Health Care Market Disrupted in Kansas

Published August 1, 2002

State insurance officials have established a task force to find out why insurance companies are leaving Kansas and what can be done about it.

During 2001, several national insurance providers stopped offering individual medical coverage in Kansas, a development that is hurting more than 11,000 state residents. The lack of competition in the state’s insurance market is having an inflationary effect, hurting even those consumers whose providers haven’t left the state.

Kansas Insurance Department (KID) officials and insurance company spokespersons note similar problems plague other states. Over-bearing regulations imposed on the individual health insurance market are inflating insurance costs and making the individual medical insurance market unprofitable.

“I have no doubt it’s a business decision,” says Matt All, KID assistant commissioner. “Companies are finding it really difficult to make a buck right now in the individual medical market because of rising medical costs.” Industry experts, however, say insurers are leaving because of a difficult and expensive regulatory environment.

“Sometimes you hear insurance agents say that Kansas is more difficult to deal with than other states,” says Larry Magill, executive vice president of the Topeka-based Kansas Association of Insurance Agents, a group of about 2,500 independent insurance agents. “I’ve heard stories that companies were leaving because they couldn’t get rate increases, or couldn’t get them fast enough.”

Kansas Not Alone

Individual medical insurance plans provide health insurance coverage for people who are not part of a group plan offered through an employer. KID’s All says about 11 percent of the Kansas population—twice the national average—is covered by this type of insurance.

Since April 2001, at least seven national insurance providers have notified the state insurance department they will not renew existing individual medical insurance plans. Others have suspended sales or marketing efforts, although they will continue to administer existing policies.

John Bouslog, in-house counsel for National Travelers Life Co., says his firm did not renew about 1,850 major medical policies issued to Kansas individuals. “It did not prove to be a profitable business,” he explained.

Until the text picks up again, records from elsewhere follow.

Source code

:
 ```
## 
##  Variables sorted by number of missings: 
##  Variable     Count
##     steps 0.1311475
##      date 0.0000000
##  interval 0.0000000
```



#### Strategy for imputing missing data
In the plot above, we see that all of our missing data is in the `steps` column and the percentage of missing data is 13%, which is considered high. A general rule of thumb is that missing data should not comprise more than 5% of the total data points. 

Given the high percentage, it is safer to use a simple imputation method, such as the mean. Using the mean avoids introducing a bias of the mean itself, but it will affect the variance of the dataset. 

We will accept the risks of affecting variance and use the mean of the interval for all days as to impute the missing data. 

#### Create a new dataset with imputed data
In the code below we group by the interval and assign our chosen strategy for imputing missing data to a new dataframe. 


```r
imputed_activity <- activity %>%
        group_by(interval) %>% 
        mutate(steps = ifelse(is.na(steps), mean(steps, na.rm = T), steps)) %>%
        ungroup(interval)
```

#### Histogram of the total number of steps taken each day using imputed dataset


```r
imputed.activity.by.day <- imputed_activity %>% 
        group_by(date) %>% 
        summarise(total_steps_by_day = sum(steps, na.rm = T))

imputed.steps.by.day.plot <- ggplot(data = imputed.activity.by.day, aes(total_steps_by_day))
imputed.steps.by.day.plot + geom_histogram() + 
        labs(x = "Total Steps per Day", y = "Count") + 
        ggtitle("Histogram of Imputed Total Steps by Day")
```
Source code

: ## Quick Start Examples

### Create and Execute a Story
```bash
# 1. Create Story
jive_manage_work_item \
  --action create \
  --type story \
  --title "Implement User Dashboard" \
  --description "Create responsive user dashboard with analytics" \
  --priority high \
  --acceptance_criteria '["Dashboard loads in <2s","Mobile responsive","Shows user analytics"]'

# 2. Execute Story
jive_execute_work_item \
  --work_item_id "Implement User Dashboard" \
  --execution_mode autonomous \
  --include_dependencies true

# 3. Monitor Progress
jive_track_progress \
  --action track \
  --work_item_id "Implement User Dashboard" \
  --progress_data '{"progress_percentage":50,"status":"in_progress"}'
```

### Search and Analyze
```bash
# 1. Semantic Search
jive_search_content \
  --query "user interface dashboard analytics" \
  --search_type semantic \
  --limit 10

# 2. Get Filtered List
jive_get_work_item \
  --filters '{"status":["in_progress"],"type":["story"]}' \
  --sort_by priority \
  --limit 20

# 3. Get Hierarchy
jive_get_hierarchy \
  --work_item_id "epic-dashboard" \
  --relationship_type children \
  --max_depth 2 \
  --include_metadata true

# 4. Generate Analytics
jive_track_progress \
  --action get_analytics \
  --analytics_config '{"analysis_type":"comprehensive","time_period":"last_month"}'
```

Mutual of Omaha Insurance Co. also did not renew its individual hospital, medical, and surgical expense plans last year, a move that affected about 800 Kansas policyholders. “We pulled out of the individual major medical business in Kansas because we were unable to maintain a viable product in the state,” says spokesman Joe Clauson.

“We had a very small policyholder base in the state,” says Paul Burkett, vice president of corporate relations at American Republic Insurance Co., which suspended Kansas sales of individual medical policies late last year. “It was a business decision.”

All notes Kansas is not the only state to be losing individual medical coverage. He says the seven companies leaving Kansas also left other states about the same time. “To my knowledge, not a single company has left Kansas that hasn’t also left other states,” All says.

Rate Complaints

All says health care costs are rising at double-digit rates. As a result, KID has tried to strike a balance between allowing insurers to raise rates to cover costs and protecting Kansas consumers from high rates.

Magill, however, says recent federal and state insurance reforms, mandates, and regulatory compliance burdens have added to the problem for insurers. Some states have adopted legislation prohibiting carriers from denying coverage or charging high rates to individuals because of previous health care expenses or pre-existing conditions.

Burkett says the Kansas regulatory environment does not help the situation. “As any company, we would like to have a favorable regulatory climate allowing us to get the rate increases we need,” he says. “Evidently, we had a difficult time getting the rate structure we felt we needed to get.” All says most complaints are based on rate increase requests.

The state insurance department sees the issue differently. According to All, “I don’t think this is a regulatory issue. Some companies didn’t get a rate increase as quickly or as easily as they wanted, but we feel it’s also important to keep rates fair for Kansans.”

Task Force Named

Magill says Kansas is now trying to streamline some processes and do a better job of dealing with insurance providers and agents. All has recently suggested the department issue clearer guidelines for carriers filing for rate increases and more complete explanations of why requests are denied. There was no mention of any efforts to review the state regulatory environment.

The task force organized late last year, which includes several insurance agents from around the state, has not yet made specific plans. Most likely the group will start by approaching the insurance companies who left the Kansas health insurance market and ask what it would take to bring them back to the state.